A Congregationalist church was first built on the site in 1777, which was replaced by a new building in the mid-19th century. In 1892, a Sunday school was erected to its east, which survives as the church hall. The church was demolished and rebuilt between 1914 and 1916, to a design by James Totty. Historic England describes it as "a striking example of a late Art Nouveau and Arts and Crafts-style church that retains a complete and coherent scheme". It was built for the Congregational Union of England and Wales, but as it opened during World War I, its congregation was smaller than anticipated. By 1975, the congregation had further declined, and it formed a partnership with the Skipton United Reformed Church, Broughton Road Methodist Church and Gargrave Road Methodist Church, the four thereafter sharing St Andrew's Church. The building was grade II listed in 2021. The church closed in 2023, the congregation moving to Trinity Church in the town. In 2025, it was marketed for sale for £695,000.

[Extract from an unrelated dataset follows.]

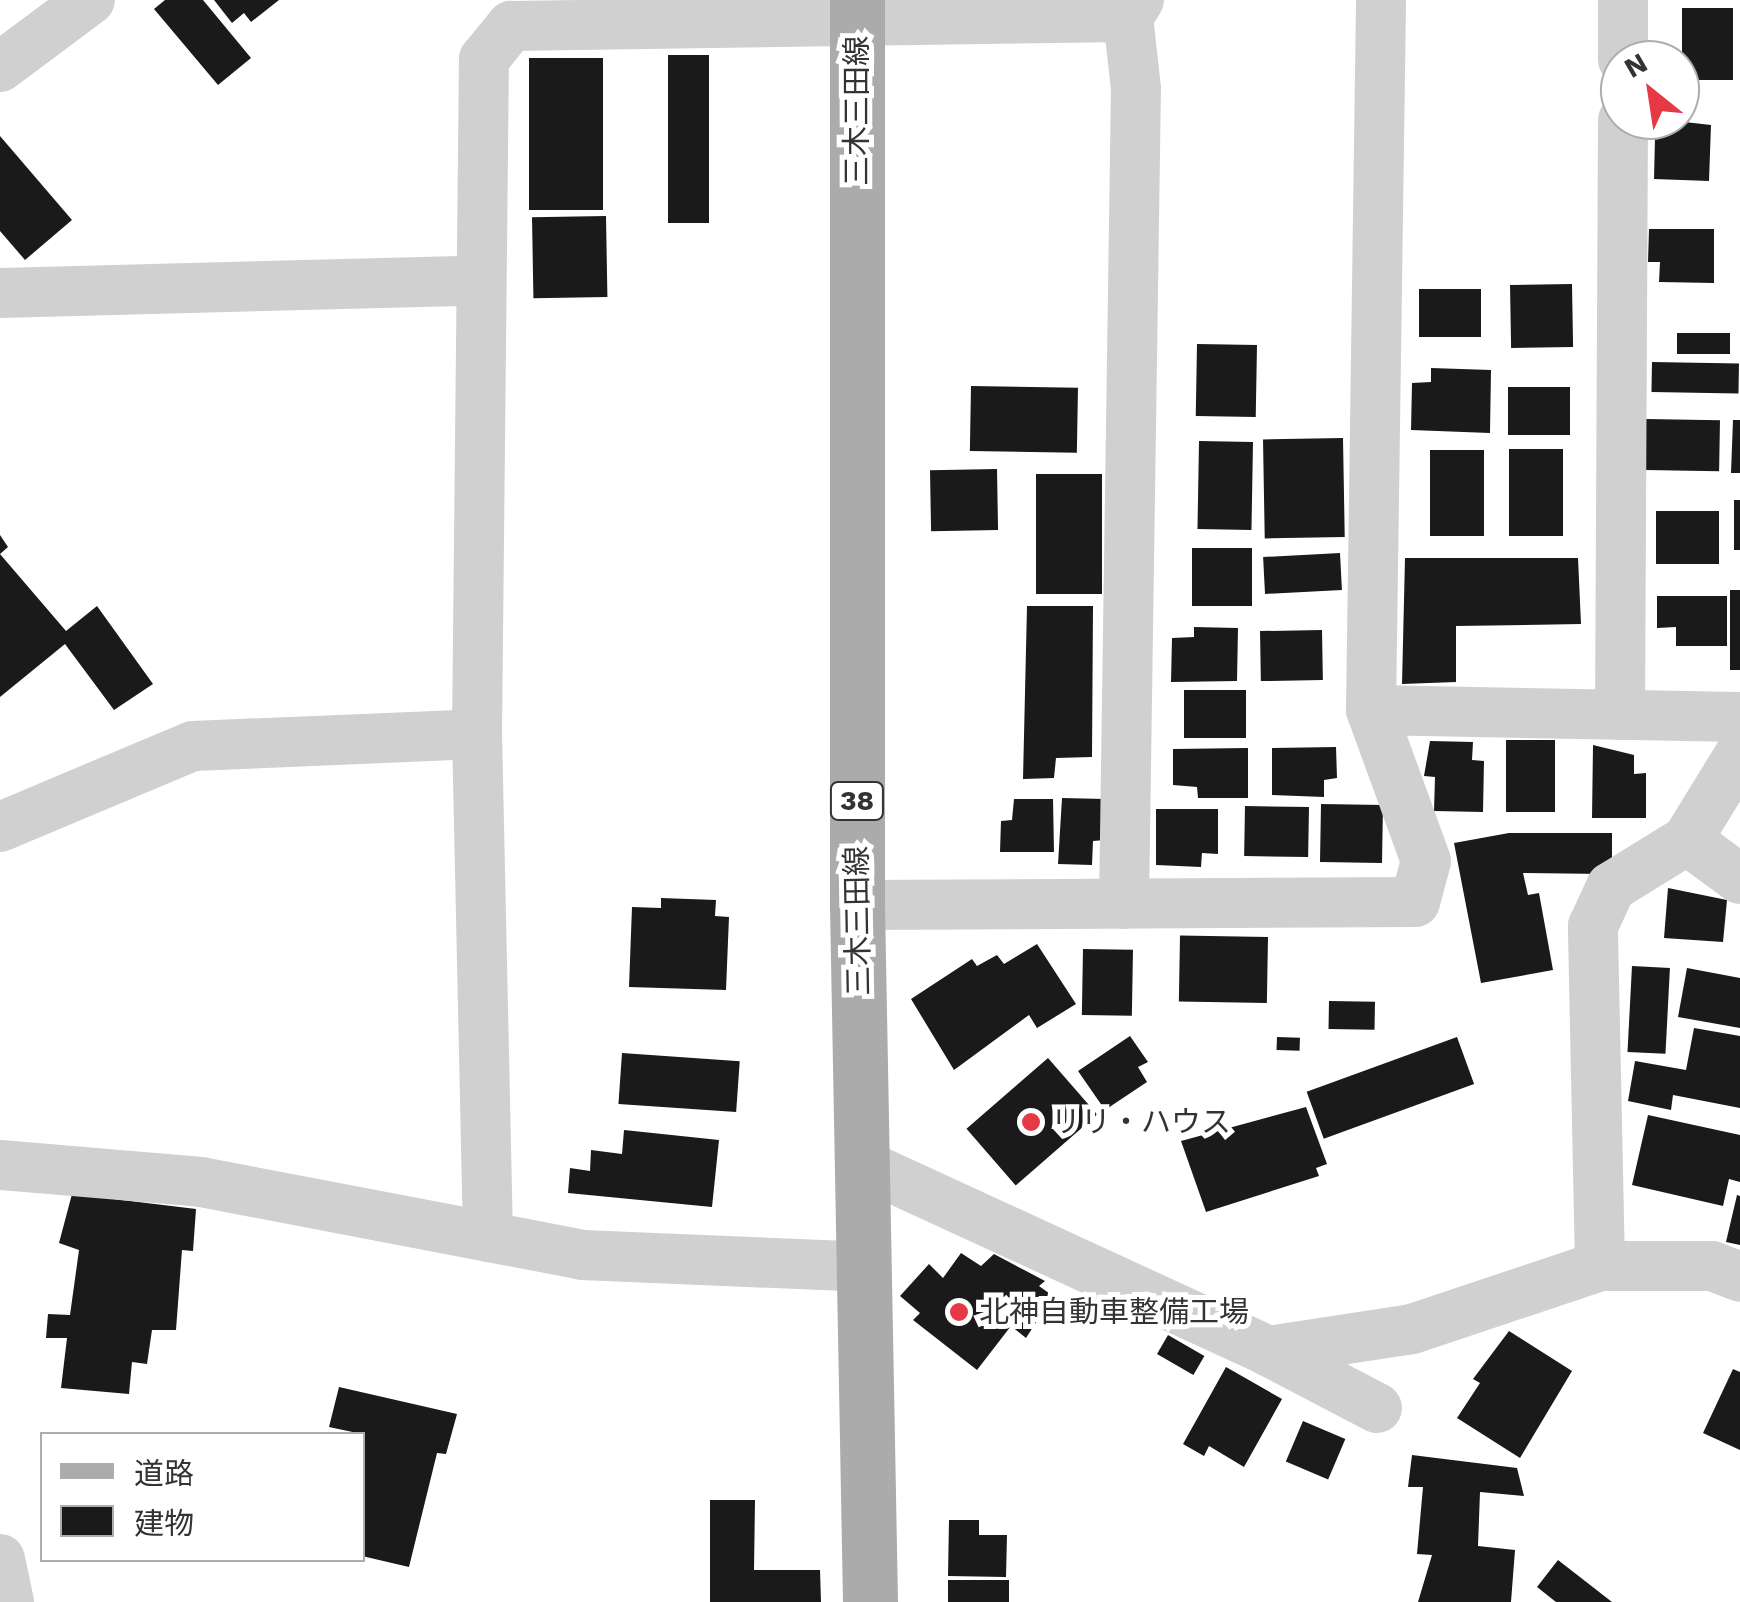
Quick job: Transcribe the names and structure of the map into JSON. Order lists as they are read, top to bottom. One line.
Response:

The church is built of sandstone and limestone, with slate roofs, and is in Art Nouveau and Arts and Crafts styles. It has a cruciform plan, with semi-octagonal half-turrets, a sanctuary, a porch and a vestry. The entrance front facing the road has a decorated gable flanked by buttresses with carvings at the top. It contains a double doorway under a decorated segmental arch, above which is a large window with a pointed arch.

Inside, there is a gallery accessed through a staircase in the east turret, which has steeply tiered seats and an oak parapet, and is supported on iron columns. There is an oak dado throughout, and Art Deco stained glass by William Gamon & Co. There are oak pews and tiered choir stalls, above which is an organ built in 1906 for the former church.